If certain letters are still too far apart, you can select them separately and apply a higher condensed spacing number.

Bonus Step: Give Your Logo a Twist

If you’ve followed the steps above, you have a nice-looking wordmark already. If you want to give it a little extra pop, try one of the following techniques:

Bold one of the words. If you choose a typeface with a variety of weights, you can use some words in a lighter weight, and some bolder.

bold

Feature one word in ALL CAPS. Choose the most important word and change it to all capital letters to make it memorable.

capitals-bold

Apply color – sparingly. Add a pop of color to the most important word, and apply a neutral color such as grey to the other words.
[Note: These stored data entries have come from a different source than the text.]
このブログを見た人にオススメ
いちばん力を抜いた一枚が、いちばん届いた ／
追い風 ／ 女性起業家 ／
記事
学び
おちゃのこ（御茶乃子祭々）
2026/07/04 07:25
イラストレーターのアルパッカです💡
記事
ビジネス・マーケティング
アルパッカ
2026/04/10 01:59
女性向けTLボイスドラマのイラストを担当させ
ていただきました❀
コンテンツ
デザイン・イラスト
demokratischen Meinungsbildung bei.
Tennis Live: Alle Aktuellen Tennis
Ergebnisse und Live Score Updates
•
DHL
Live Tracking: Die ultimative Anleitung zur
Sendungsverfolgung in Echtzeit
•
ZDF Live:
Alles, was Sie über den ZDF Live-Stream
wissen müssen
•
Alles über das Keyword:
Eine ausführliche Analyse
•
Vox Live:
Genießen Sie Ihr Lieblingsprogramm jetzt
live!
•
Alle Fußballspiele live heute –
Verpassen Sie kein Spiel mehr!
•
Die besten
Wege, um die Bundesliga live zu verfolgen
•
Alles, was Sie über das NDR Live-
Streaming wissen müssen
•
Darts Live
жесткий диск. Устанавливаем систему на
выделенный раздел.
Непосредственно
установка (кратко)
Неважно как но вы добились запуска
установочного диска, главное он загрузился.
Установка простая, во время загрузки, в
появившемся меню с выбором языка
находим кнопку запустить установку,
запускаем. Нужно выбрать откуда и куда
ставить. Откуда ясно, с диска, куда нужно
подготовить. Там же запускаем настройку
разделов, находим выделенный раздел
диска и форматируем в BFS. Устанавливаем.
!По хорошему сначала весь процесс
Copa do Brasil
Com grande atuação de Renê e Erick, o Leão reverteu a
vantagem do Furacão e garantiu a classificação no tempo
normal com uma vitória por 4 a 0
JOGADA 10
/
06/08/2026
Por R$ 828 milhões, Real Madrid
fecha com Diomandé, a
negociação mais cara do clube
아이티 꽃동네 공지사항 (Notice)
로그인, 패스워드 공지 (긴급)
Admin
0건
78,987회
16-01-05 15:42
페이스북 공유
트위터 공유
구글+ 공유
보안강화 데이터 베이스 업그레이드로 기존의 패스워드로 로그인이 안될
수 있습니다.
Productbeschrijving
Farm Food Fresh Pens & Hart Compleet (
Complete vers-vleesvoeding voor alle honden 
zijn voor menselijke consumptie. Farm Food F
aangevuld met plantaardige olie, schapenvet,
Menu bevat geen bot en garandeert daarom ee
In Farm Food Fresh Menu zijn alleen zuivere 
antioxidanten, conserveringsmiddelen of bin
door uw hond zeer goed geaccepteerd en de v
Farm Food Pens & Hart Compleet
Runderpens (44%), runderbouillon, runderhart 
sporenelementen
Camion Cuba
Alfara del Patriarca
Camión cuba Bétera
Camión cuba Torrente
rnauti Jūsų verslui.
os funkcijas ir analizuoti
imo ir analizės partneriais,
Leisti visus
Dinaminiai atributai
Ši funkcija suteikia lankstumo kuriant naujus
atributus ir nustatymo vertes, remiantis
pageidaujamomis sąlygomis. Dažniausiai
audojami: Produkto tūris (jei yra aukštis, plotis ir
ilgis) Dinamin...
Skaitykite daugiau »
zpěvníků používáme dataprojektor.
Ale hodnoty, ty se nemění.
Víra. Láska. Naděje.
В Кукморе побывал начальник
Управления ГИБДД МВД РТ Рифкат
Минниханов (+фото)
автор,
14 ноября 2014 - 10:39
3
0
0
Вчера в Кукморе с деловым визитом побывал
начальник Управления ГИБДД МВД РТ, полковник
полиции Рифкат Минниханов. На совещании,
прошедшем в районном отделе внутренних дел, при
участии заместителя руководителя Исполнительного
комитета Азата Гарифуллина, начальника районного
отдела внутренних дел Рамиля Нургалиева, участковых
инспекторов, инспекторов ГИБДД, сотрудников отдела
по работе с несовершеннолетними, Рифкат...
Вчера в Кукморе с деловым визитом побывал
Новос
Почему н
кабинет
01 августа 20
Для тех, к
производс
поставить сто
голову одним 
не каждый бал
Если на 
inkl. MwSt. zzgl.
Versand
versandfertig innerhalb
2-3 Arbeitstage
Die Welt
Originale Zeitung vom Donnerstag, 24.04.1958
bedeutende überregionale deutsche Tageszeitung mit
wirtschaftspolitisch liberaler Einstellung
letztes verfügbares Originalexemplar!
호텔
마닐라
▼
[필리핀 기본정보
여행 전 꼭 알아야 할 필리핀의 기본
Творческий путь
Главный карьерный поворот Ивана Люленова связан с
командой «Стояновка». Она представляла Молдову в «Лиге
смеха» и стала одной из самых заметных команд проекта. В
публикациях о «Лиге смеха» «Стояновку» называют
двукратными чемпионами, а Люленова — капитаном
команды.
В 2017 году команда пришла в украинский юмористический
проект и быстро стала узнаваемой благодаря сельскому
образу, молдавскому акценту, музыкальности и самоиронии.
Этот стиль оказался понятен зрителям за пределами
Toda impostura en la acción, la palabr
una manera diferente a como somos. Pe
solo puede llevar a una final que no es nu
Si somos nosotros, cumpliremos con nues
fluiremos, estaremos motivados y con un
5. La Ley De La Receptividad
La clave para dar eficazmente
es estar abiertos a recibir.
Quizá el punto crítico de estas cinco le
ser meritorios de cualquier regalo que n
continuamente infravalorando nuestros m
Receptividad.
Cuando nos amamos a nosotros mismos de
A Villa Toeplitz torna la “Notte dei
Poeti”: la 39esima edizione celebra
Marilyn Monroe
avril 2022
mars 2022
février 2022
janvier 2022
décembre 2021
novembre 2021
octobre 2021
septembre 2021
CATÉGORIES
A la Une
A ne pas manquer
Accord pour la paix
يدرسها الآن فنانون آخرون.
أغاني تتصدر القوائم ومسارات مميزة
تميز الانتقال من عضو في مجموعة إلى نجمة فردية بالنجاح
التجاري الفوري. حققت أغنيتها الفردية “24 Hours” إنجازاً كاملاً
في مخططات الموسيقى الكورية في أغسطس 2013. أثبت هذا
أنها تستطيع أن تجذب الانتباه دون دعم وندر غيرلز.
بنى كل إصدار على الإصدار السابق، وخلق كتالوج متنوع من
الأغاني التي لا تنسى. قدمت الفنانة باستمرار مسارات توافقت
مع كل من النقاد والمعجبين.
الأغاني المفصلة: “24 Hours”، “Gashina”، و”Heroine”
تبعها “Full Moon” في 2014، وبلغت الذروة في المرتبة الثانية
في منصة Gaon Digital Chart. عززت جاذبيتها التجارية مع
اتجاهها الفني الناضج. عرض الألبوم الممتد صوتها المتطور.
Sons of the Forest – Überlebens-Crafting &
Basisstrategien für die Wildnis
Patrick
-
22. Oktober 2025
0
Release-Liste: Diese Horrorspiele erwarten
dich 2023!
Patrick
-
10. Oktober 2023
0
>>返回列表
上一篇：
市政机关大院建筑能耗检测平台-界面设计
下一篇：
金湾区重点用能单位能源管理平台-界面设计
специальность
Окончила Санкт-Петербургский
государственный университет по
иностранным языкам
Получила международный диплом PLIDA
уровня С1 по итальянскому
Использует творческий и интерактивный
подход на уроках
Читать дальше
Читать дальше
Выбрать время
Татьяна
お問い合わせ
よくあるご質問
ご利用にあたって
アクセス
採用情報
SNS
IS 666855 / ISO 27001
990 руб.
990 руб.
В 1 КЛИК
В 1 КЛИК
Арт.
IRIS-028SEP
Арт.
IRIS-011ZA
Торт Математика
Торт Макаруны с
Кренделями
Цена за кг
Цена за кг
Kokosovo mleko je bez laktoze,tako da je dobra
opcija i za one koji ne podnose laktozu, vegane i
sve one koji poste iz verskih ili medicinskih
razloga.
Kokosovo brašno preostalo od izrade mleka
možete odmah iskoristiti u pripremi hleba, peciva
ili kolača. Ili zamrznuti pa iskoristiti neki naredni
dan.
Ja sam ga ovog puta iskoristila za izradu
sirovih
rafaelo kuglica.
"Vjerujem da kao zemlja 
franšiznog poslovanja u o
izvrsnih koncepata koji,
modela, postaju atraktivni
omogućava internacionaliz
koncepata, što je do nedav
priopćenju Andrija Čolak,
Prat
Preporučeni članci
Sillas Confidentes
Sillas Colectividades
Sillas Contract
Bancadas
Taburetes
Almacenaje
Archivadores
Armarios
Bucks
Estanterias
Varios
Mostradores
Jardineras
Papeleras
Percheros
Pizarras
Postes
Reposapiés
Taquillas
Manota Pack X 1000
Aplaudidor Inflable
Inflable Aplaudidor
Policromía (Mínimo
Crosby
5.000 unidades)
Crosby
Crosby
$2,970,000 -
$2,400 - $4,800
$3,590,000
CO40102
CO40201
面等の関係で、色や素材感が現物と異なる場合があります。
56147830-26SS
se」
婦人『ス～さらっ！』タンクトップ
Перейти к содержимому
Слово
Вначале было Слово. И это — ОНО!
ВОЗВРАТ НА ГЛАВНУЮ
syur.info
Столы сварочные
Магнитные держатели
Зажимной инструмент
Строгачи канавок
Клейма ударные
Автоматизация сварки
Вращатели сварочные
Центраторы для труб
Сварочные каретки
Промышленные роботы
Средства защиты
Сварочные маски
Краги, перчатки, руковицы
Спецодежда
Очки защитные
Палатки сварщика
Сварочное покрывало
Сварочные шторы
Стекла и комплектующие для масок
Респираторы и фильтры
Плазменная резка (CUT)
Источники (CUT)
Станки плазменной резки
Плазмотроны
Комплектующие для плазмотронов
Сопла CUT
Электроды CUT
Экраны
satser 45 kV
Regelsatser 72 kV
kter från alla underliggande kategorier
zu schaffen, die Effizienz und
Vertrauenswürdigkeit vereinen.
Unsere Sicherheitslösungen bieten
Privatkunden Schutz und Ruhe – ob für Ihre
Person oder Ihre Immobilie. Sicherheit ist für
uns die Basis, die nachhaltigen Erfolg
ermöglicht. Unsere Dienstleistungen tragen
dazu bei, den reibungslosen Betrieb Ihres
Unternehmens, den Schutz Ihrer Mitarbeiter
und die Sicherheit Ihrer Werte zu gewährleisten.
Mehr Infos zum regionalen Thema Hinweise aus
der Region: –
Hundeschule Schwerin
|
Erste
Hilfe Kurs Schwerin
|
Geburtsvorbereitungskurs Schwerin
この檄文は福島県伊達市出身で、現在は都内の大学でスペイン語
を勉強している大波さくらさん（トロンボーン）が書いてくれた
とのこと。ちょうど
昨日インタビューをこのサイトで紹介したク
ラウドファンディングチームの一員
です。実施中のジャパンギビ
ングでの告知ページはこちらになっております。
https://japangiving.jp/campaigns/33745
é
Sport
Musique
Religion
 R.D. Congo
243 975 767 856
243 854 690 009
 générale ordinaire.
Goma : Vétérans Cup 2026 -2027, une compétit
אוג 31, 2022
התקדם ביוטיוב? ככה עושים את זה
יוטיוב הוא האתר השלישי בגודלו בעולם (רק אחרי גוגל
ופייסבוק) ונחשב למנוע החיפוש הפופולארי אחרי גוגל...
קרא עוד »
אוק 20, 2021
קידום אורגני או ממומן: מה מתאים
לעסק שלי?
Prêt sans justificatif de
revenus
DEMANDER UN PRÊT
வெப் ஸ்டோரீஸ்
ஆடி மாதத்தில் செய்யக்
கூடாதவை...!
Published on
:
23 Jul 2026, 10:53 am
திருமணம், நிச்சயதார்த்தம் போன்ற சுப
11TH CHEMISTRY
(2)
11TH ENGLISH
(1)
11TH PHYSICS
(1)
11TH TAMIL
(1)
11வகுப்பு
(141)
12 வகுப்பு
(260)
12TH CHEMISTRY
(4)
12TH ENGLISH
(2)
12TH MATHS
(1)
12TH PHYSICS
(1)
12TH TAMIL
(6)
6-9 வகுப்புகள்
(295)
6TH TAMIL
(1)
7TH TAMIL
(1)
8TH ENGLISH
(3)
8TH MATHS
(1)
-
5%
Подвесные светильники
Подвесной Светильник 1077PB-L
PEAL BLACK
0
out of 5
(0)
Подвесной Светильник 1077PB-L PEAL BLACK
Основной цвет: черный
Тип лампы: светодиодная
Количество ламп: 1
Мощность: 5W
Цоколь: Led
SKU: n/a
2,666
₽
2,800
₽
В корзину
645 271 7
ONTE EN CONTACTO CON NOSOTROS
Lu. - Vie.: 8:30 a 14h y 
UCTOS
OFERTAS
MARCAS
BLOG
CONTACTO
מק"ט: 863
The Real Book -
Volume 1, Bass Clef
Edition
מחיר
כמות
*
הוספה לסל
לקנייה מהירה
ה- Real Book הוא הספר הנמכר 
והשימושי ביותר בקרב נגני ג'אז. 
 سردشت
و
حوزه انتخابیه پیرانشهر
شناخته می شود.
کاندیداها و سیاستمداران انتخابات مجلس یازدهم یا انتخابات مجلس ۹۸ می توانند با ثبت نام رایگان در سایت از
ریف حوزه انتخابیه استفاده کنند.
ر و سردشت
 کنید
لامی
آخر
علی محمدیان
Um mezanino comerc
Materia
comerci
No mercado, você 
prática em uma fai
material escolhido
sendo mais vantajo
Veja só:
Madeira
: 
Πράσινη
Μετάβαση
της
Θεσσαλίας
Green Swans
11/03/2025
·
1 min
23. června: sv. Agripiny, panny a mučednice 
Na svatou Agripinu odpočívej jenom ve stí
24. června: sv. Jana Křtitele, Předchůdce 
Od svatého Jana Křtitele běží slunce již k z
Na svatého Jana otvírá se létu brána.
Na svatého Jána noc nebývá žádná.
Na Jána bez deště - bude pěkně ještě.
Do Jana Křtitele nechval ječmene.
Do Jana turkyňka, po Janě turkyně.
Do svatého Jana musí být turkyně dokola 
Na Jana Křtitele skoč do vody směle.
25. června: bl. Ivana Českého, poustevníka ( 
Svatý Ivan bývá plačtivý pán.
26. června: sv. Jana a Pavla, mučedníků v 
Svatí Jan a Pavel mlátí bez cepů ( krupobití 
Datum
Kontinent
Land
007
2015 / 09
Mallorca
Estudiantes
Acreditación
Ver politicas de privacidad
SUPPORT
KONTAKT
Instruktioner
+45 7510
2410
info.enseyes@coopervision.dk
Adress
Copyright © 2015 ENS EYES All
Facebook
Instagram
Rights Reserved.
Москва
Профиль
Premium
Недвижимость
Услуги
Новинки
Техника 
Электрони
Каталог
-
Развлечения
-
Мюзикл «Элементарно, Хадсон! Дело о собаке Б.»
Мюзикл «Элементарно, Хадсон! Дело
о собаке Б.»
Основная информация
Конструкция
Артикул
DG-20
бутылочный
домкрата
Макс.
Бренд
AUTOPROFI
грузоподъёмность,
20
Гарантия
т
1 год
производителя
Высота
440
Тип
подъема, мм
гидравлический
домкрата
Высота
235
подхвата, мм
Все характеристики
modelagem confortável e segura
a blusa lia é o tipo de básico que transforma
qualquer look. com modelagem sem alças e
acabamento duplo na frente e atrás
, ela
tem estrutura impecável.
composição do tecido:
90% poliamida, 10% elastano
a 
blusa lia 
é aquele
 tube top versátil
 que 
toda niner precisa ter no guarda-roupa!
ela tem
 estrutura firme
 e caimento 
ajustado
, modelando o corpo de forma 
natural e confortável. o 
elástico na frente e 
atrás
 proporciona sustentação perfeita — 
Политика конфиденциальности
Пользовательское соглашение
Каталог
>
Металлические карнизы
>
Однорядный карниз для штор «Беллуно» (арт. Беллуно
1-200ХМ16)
If you’ve chosen brand colors, choose one or two to put to use here.

capitals-color

These extra “twists” to customize your wordmark make it recognizable and easier to remember.

Export and make it live! From here, you’ll want to export it to either a .gif, .jpg, or .png format and upload it to the header area of your theme.

In OpenOffice, you’ll do this by going to File > Export. Next go to File Type, and choose one of the following file formats:

  • GIF is good for images that have just a couple of colors and no gradations. In other words, flat images. The GIF format supports transparency, so if you need to place your wordmark logo over a colored background, it’s a good format to choose.
  • JPEG is good for images that have gradations. This includes any art that includes photos.
  • PNG is good for images that have gradations and need to be transparent.

Experiment with the different formats until you find one that gives the best-looking result for the smallest file size. Fast-loading images help your site’s speed, and that’s a big plus.

Make Your Blog a World-Class Brand with a Wordmark Logo

You don’t need to dive into a design rabbit hole in pursuit of a fancy logo.

And you don’t need to waste time and money on a design you might soon outgrow.

A well-crafted wordmark logo – in combination with savvy color and font choices – can make the difference between a blog that looks blah and one that looks polished, professional, and branded.

With this simple step-by-step formula and a few free tools, you can create your own wordmark logo to rival some of the world’s biggest brands.

Of course, this means you no longer have an excuse for a boring, vanilla-flavored blog.

A professional, attention-grabbing logo is within your reach.

So what are you waiting for? Dive in and start creating!